PhD thesis, London School of Economics and Political Science.
Abstract
The thesis provides a case study for how settler colonialism intertwined with ethnonationalism to shape social identification in the Israeli town of Kiryat Shemona. Jews
from Arab and Muslim lands were categorized by Zionist nation-builders as Mizrahim and disproportionally placed on the geographic and socio-economic margins of Israeli society to Judaise territory, to prevent the return of the displaced indigenous Palestinian population and to provide cheap labour for Ashkenazi settlements. They were excluded from the Ashkenazi-dominated centre of power, yet included as essential members of a militaristic frontier ethos. The thesis explores how Mizrahim negotiated Israeliness from the margins within the dynamics of ethnocratic exclusion and inclusion, in what I have termed peripheral nationhood. It examines the Israeli State’s attempt to mould loyal subjects through Hebrew education, national ceremonies and military campaigns. In everyday life, Mizrahim contested the socio-economic and cultural hegemony of the Ashkenazi through ethnic and transnational identifications and practices.

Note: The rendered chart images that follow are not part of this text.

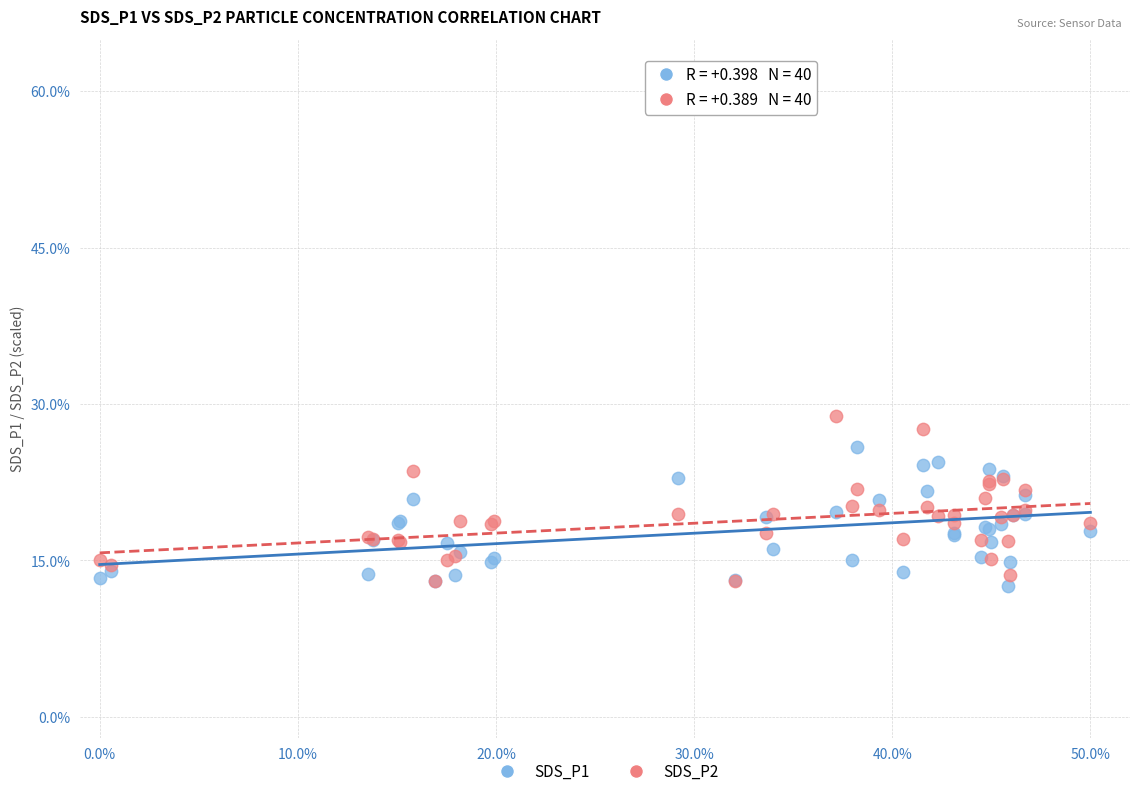

What are all the series names shown in the legend?

SDS_P1, SDS_P2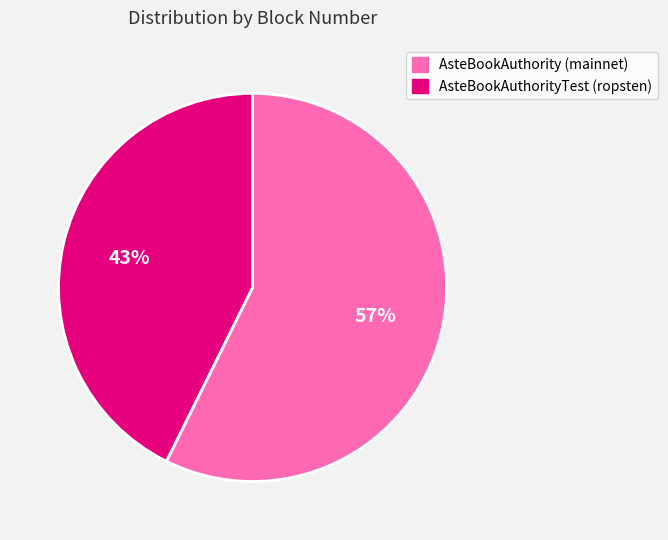

What is the largest slice in the pie chart?

AsteBookAuthority (mainnet)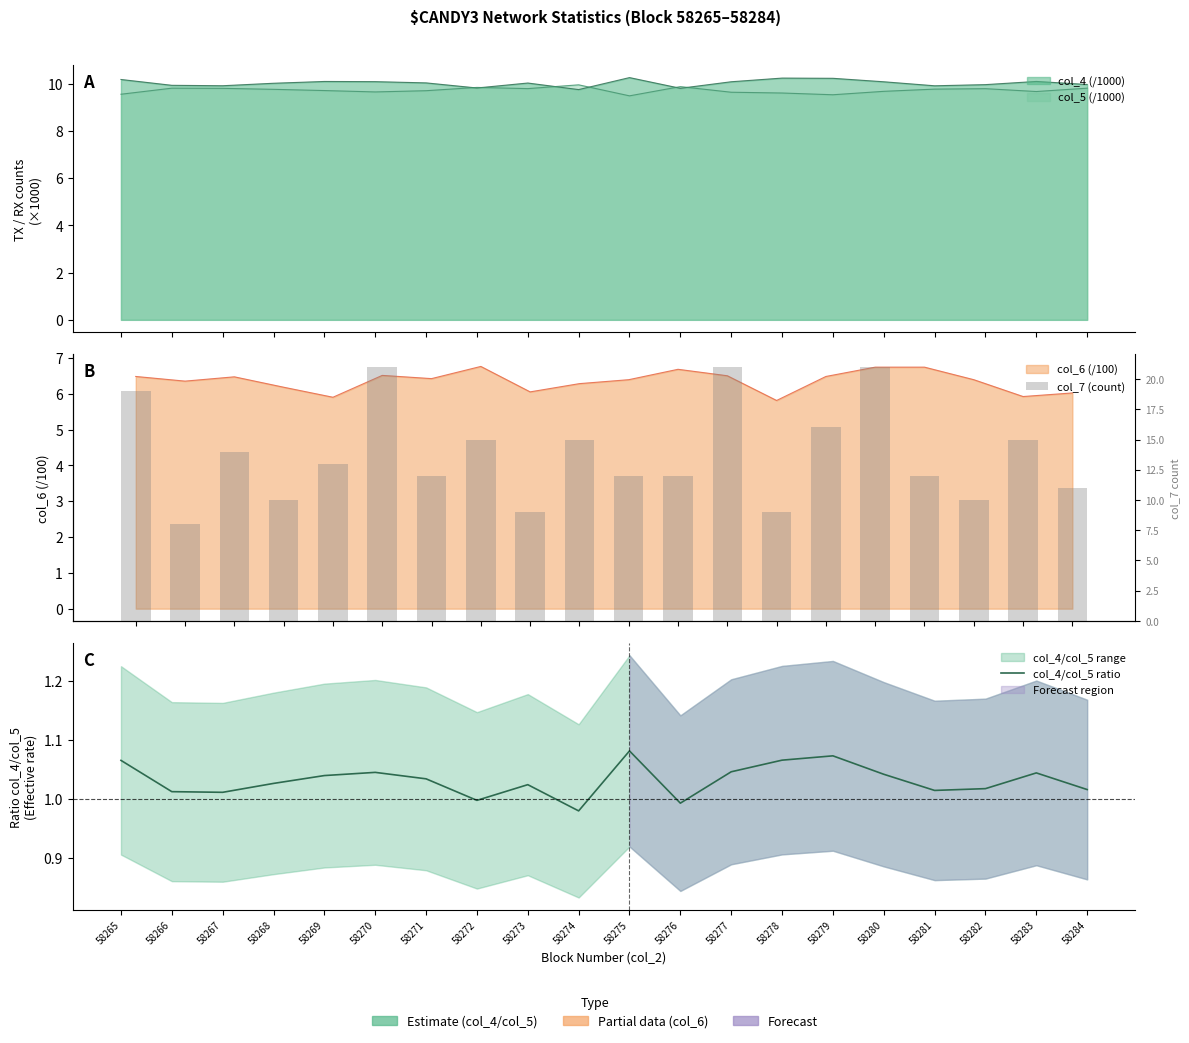

How many values in the col_4/col_5 ratio series exceed 1?

17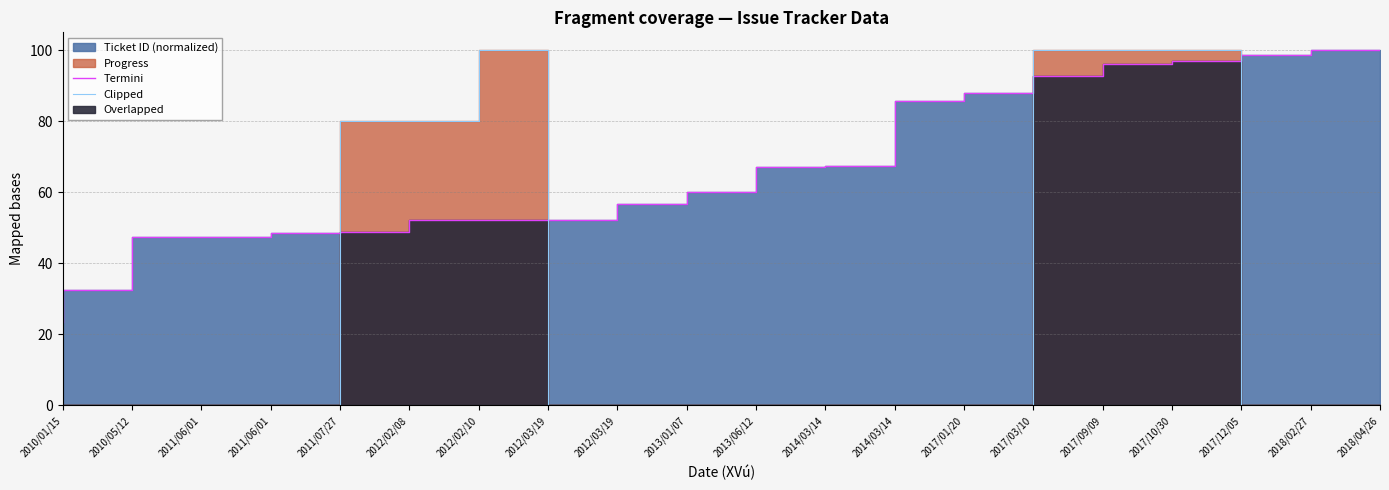

Which series has the largest range (max minus min)?

Clipped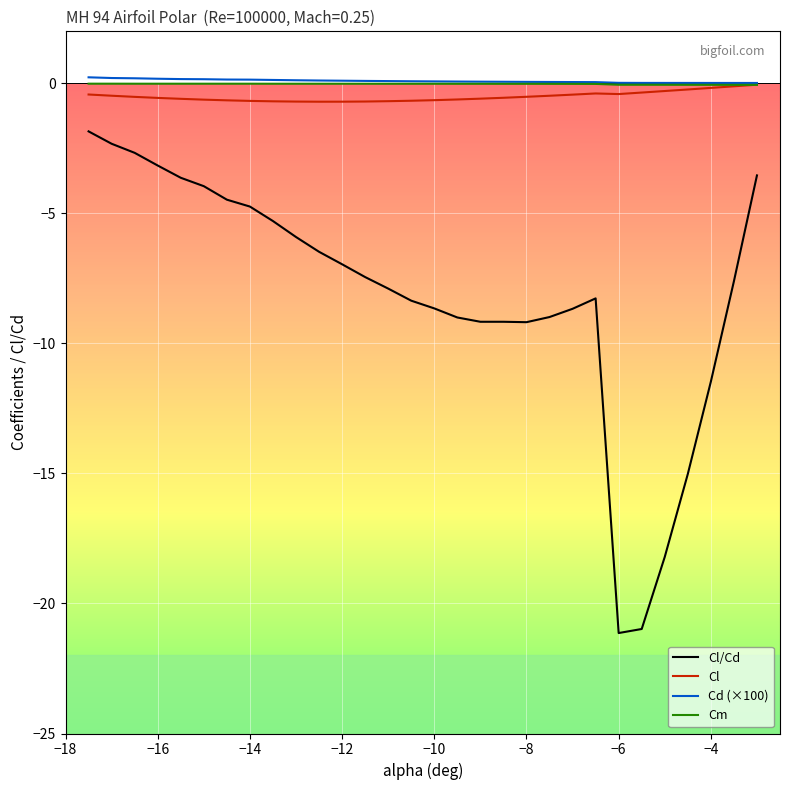

What is the difference between the maximum and minimum values in the Cl/Cd series?

19.3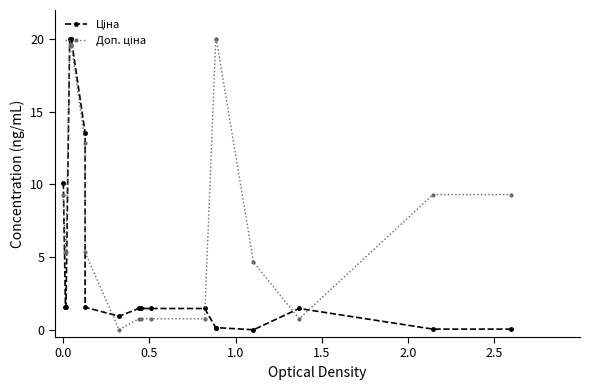

What are all the series names shown in the legend?

Ціна, Доп. ціна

Simultaneously, their support for the nation-in-arms and creative self-fashioning as ‘strong’ and ‘civilized’ reinforced the dominant logic of ethno-nationalism. Mizrahi residents redeployed stereotypes and an Oriental stigma in their descriptions of Mizrahim, Russian-speaking Israelis and Arabs to elevate their own social status and position in the ethnocracy. The nation was only intermittently salient as a category of belonging, thus challenging theories of ‘everyday nationalism’ that consider it omnipresent. During the Israeli war on Gaza in 2008/2009, sentiments of national unity were heightened, and the border Mizrahim appeared to be move and/or moved themselves from the periphery to the centre of the nation as key actors in the moral legitimization of war. The dissertation argues that the qualities that make up peripheral nationhood are coeval with construction of national unity as a colonial practice by the centre.